Some call pirarucú “Brazilian codfish” because the fish are salted and sun-dried for preservation. Henry Walter Bates, a naturalist who visited the Amazon in the mid-1800s, said native families were employed four to five months each year to harpoon and salt-cure pirarucú that often were sold in larger communities. Because the fish were large, abundant and easily procured, they were the main wild food source for many jungle inhabitants.

Unfortunately, overfishing has depleted stocks of

pirarucú. Fish more than 5 feet long have become increasingly rare. International trade has been banned to help the species recover, and education efforts in Brazil, Guyana and other South American countries teach natives the benefits of regulated harvest. Trade within countries continues, however, and the pirarucú is still the most sought-after food fish in the region. The pirarucú’s future is uncertain.

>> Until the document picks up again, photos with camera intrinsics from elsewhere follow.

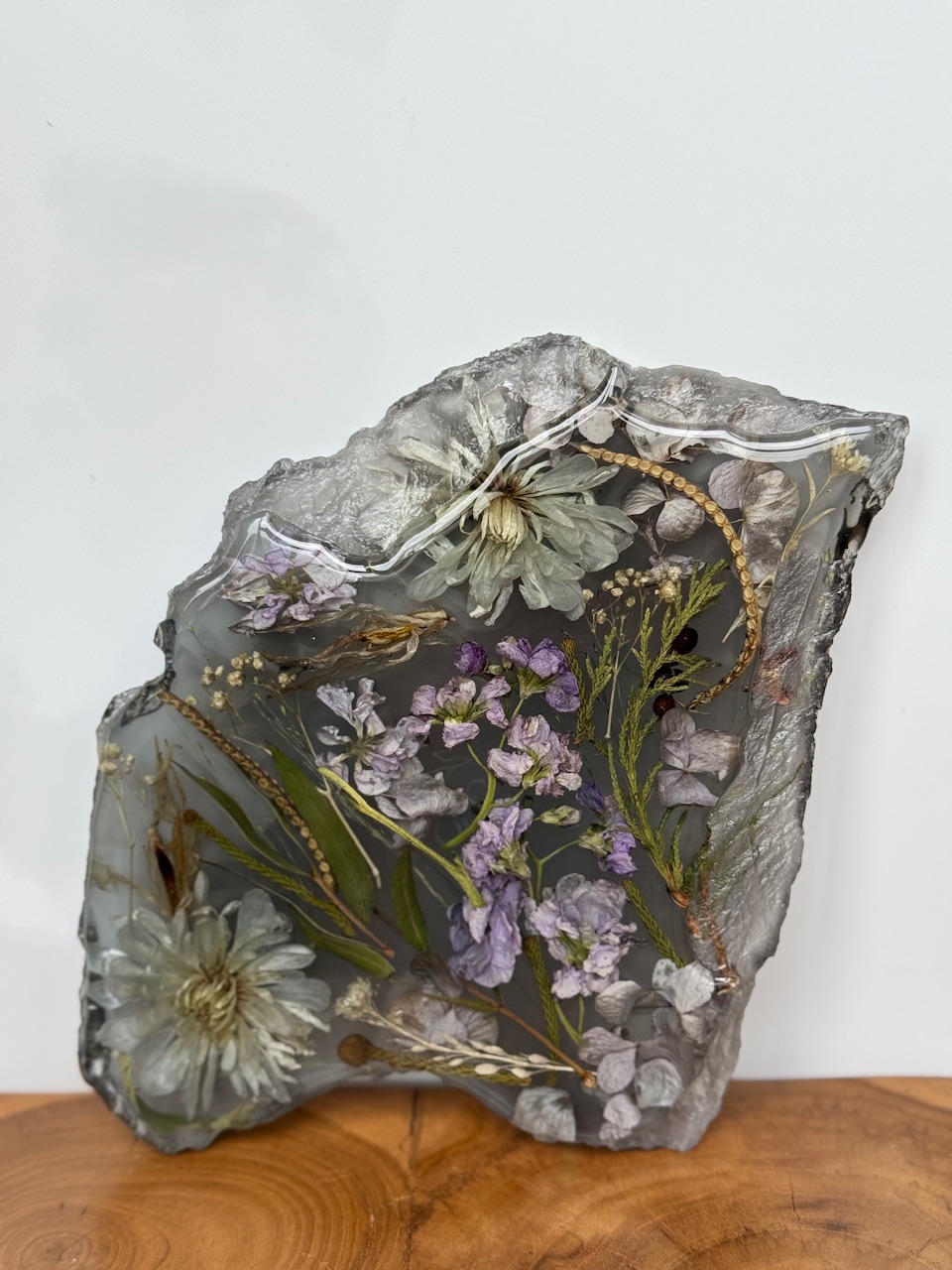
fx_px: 1760
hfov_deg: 30.3
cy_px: 635
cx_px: 476
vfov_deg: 39.7
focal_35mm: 48
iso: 100
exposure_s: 1/118
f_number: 1.78
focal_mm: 6.76
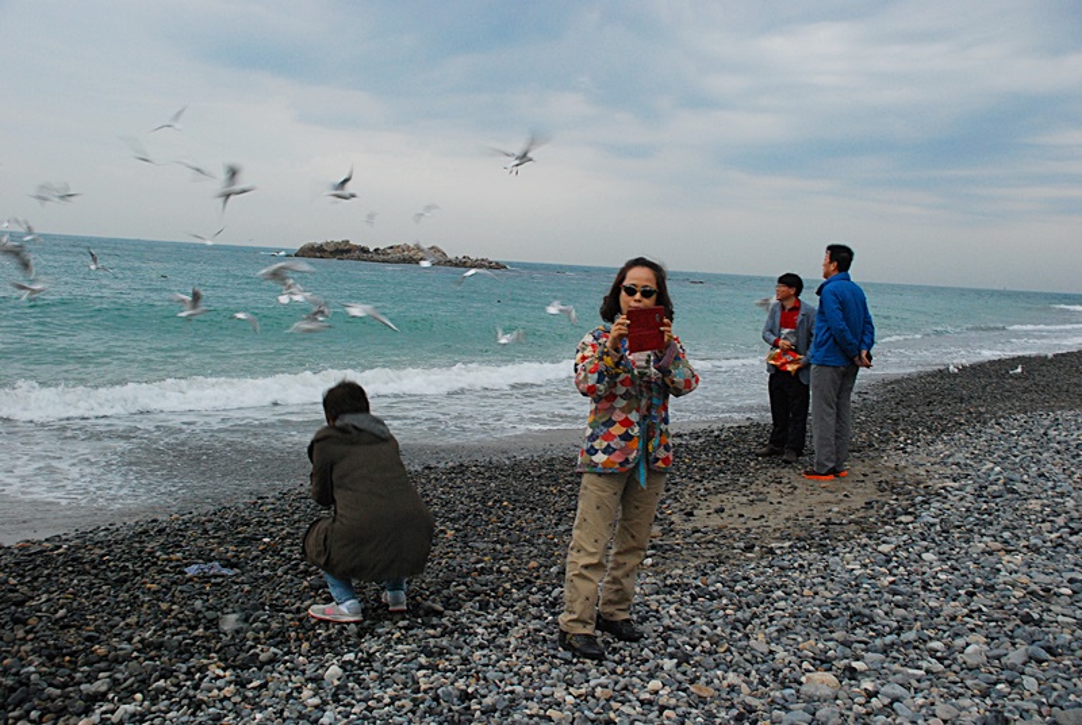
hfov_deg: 53.1
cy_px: 362
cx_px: 541
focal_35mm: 36
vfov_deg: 37.0
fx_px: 1084
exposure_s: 1/30
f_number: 6.3
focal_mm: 24
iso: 640
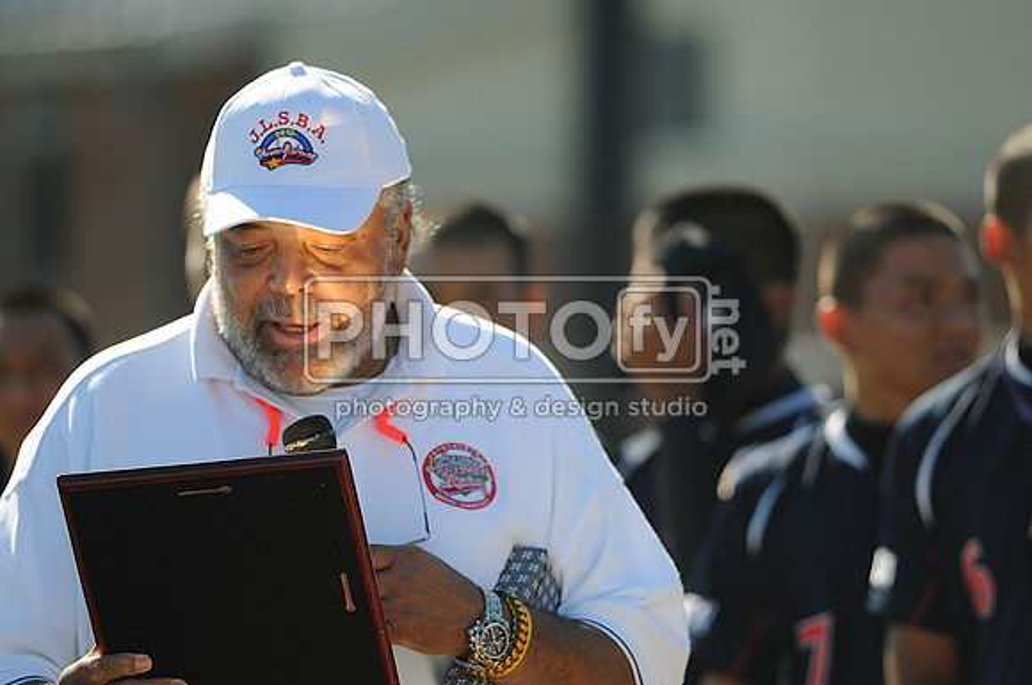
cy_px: 342
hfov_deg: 4.6
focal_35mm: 450
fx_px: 12882
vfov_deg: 3.0
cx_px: 516
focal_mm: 300
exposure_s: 1/1000
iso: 200
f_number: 4
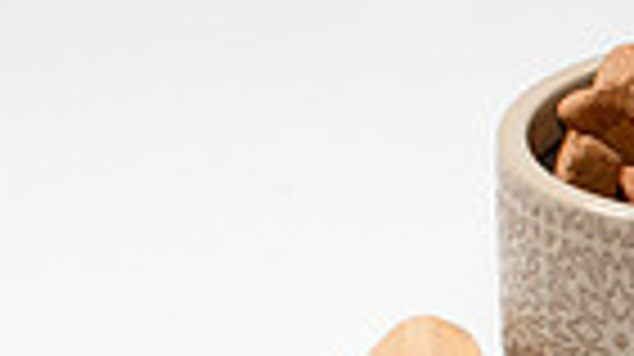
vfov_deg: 4.6
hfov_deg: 7.8
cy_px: 714
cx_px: 1434
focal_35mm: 261
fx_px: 4384
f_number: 16
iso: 250
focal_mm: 50
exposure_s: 1/250
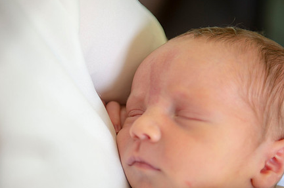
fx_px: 741
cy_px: 122
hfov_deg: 21.7
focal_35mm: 94
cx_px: 137
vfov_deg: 14.5
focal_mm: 70
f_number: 2.8
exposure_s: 1/160
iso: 320
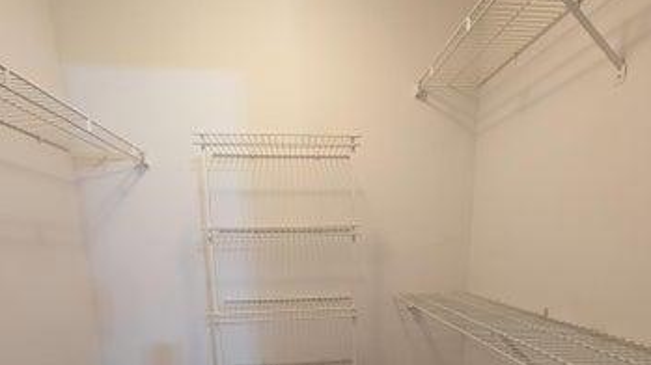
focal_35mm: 18
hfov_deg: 92.7
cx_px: 333
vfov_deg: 55.4
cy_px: 305
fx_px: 311
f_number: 1.7
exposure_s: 1/24
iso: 245
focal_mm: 2.02
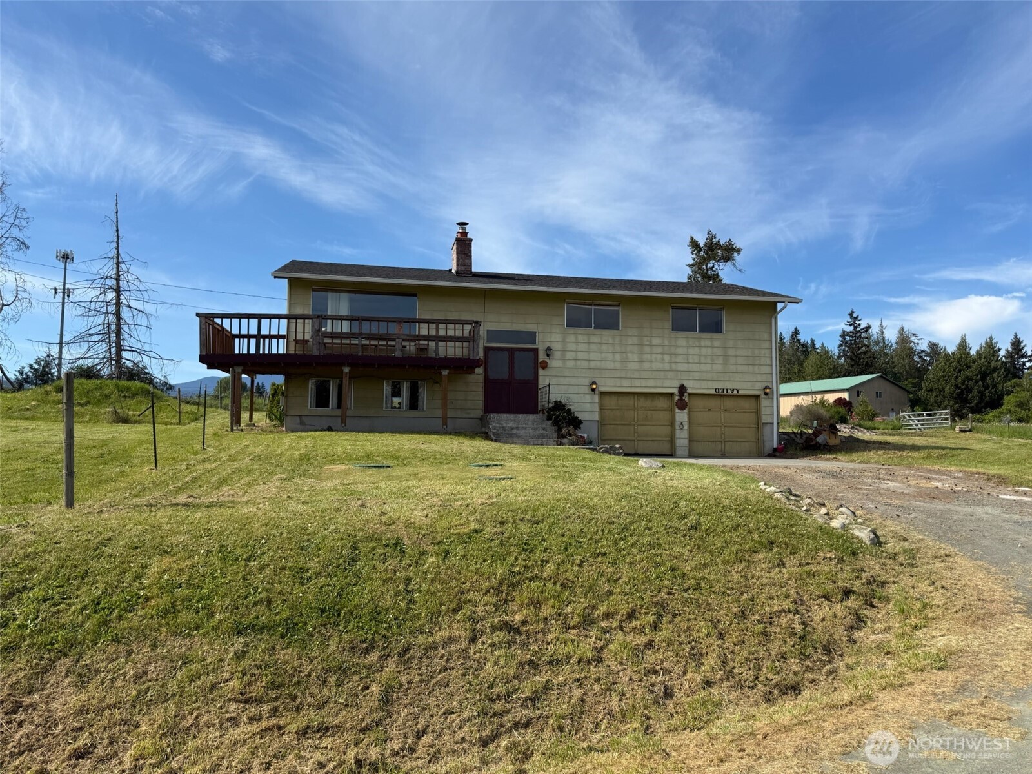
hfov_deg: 71.6
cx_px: 516
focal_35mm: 24
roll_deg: +0.7
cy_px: 387
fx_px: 716
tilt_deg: +6.9
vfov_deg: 56.8
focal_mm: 6.76
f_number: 1.78
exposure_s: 1/4167
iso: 80
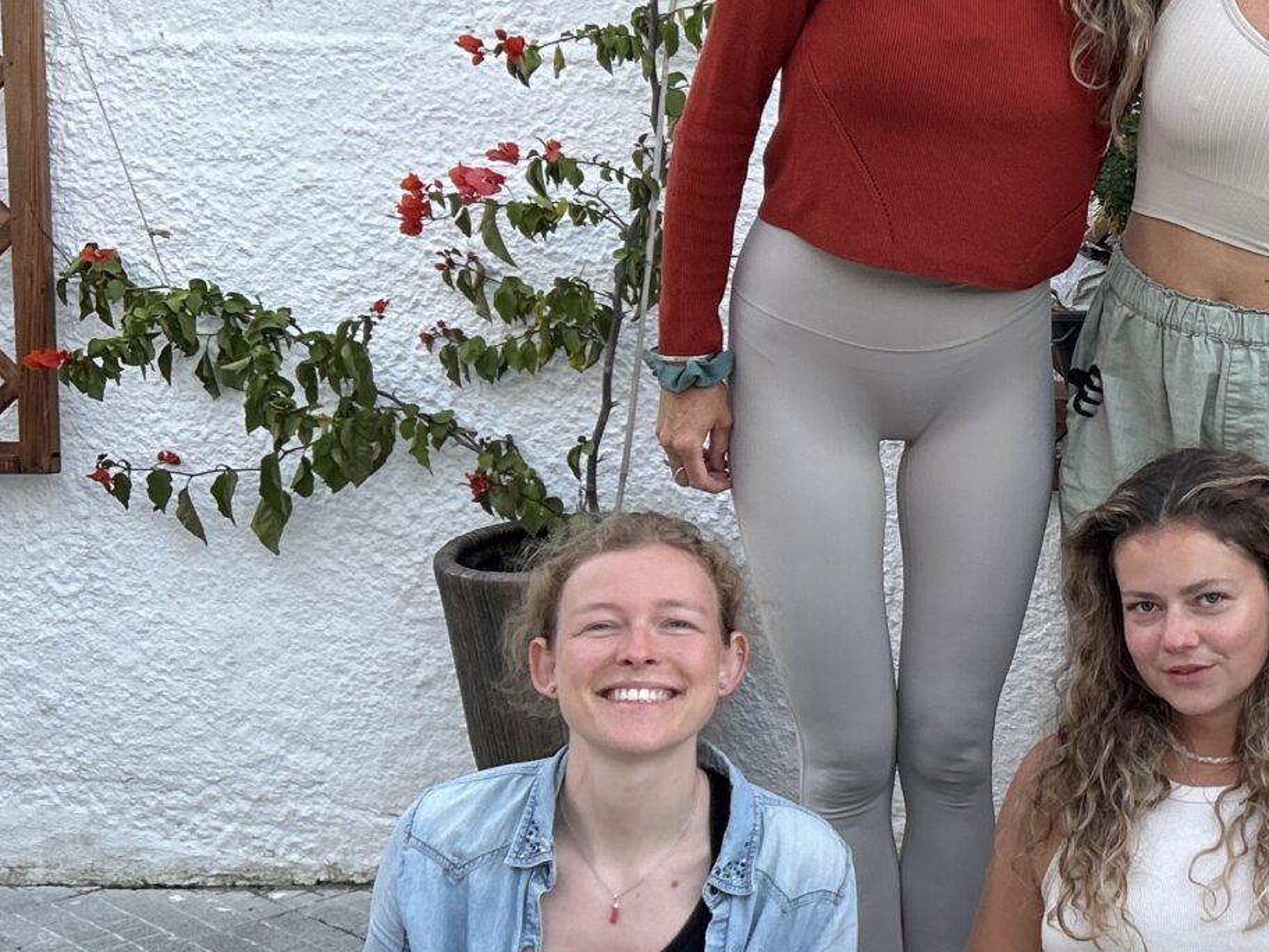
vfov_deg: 20.2
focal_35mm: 73
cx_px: 1492
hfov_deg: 24.4
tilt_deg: -5.1
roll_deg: +1.3
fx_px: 2676
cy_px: 431
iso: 50
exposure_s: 1/121
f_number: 1.5
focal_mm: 5.7
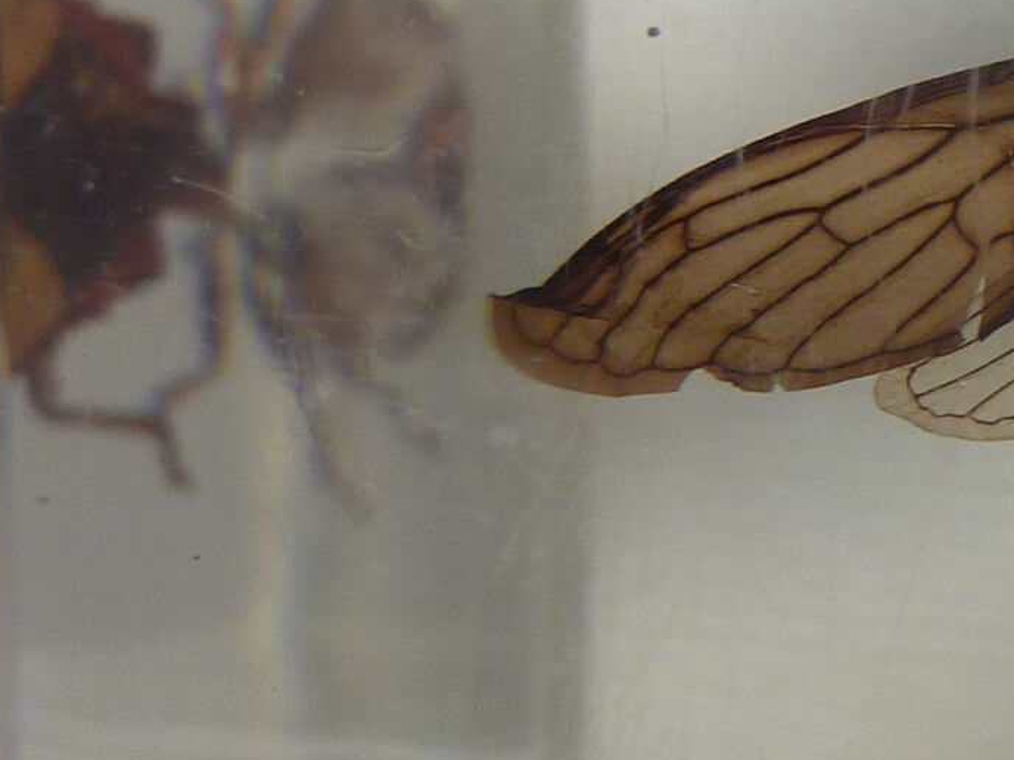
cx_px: 1474
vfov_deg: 15.8
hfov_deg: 18.8
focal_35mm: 93
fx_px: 2724
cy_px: 180
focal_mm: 4.1
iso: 80
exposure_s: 1/40
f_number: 3.3
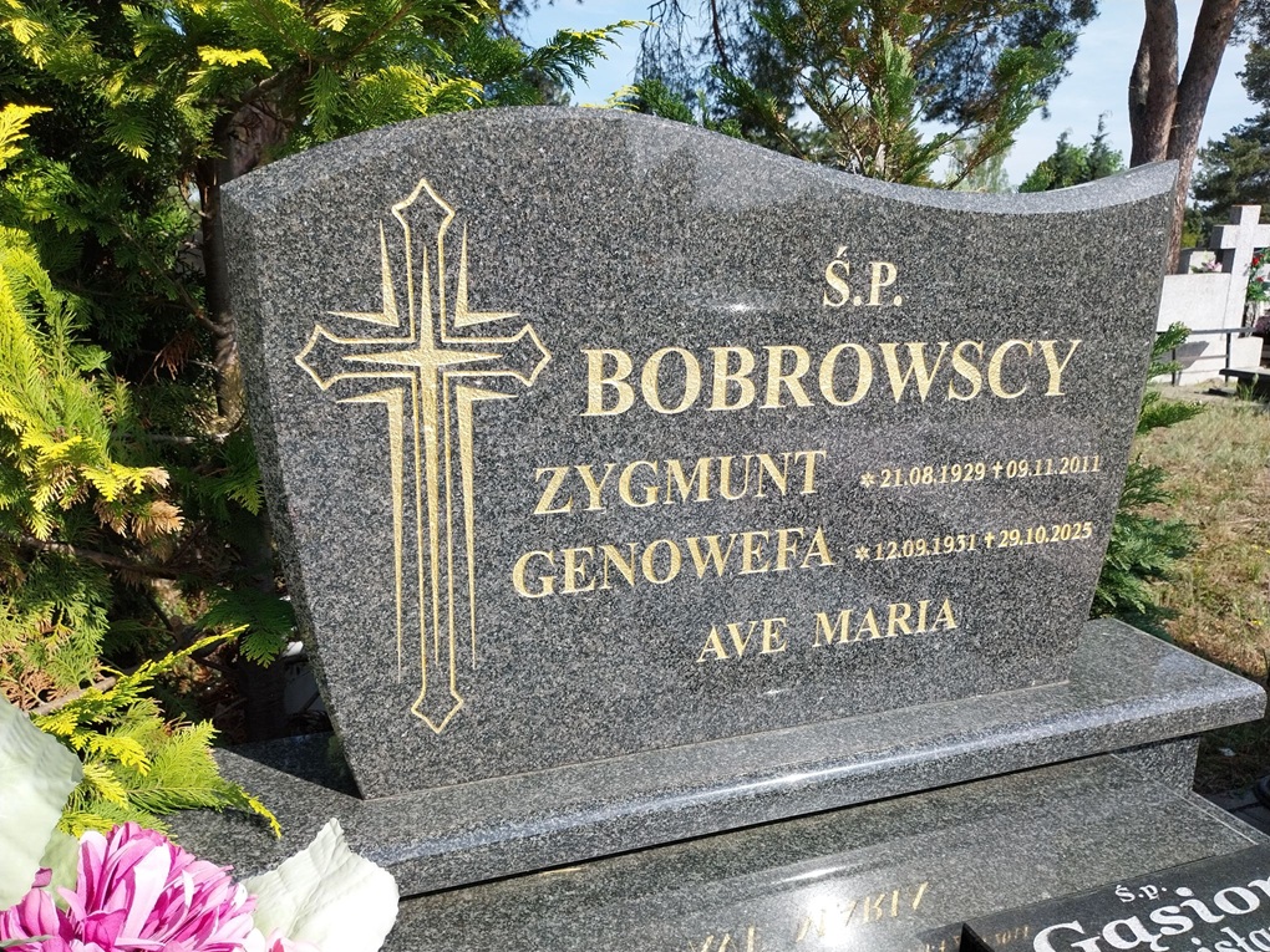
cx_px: 635
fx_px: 954
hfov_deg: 67.3
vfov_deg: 53.1
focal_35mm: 26
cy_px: 476
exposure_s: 1/643
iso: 25
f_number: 1.8
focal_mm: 4
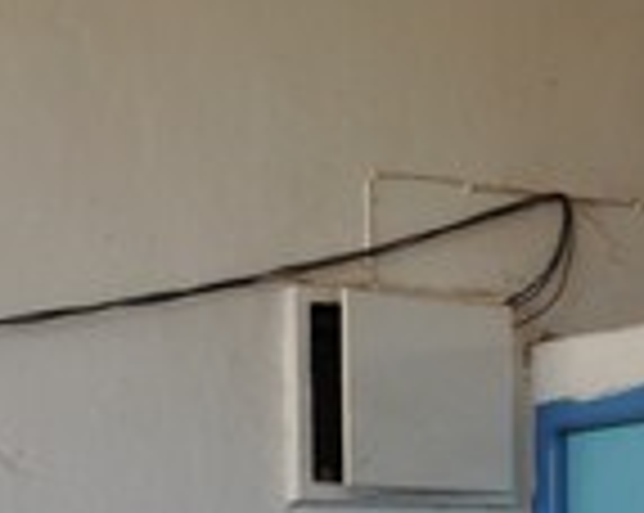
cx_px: -306
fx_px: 2398
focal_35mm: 126
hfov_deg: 14.3
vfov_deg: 11.4
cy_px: 902
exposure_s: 1/125
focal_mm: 20
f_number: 5.6
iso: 360
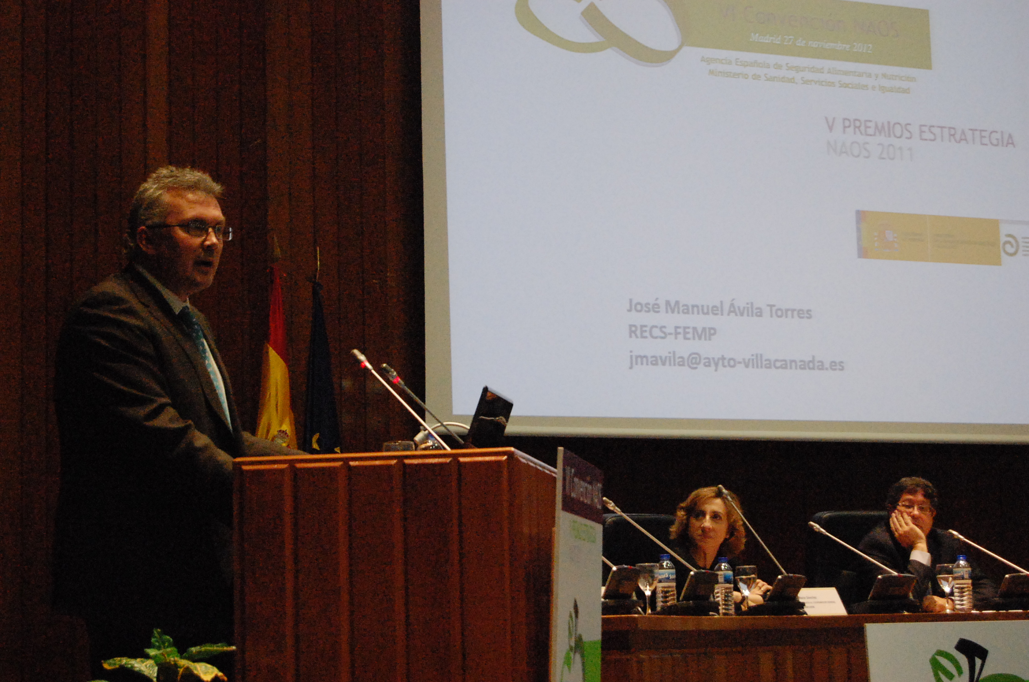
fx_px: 2354
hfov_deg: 24.7
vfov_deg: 16.5
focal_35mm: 82
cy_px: 341
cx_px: 514
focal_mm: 55
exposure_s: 1/125
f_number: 5.6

Near the small village of Villa Floresta on the Rio Negro, I met an old Brazilian who showed me a very large pirarucú curing on a rack of branches behind his jungle hut. Each boneless fillet was 6 feet long and weighed approximately 100 pounds. A friend with me noted, quite appropriately, “Those must be the world’s biggest fish fillets.”

The old man harpooned the fish in a nearby lake and captured it only after a prolonged battle. The pirarucú fought valiantly, he said, pulling his dugout a great distance before tiring. When, after many hours, the battle had ended, the man tied the fish alongside his canoe. It took many more hours for him to paddle back home, and when he arrived, six men struggled to carry the leviathan up the steep riverbank to the hut. It was, the man said proudly, the largest pirarucú captured in this region in many, many years.

That night, aboard our mother ship, the Amazon Castaway, my friend João prepared fresh pirarucú for supper. The fillets were covered with herbs, spices and fresh vegetables and baked in the oven. Though full of tiny bones, the pirarucú was sweet and flavorful, some of the best fish I have ever eaten.

Unfortunately for these red-tailed giants, their delectable flesh may prove their

undoing. We can only hope the Brazilians find a way to save this incredible giant before it is too late.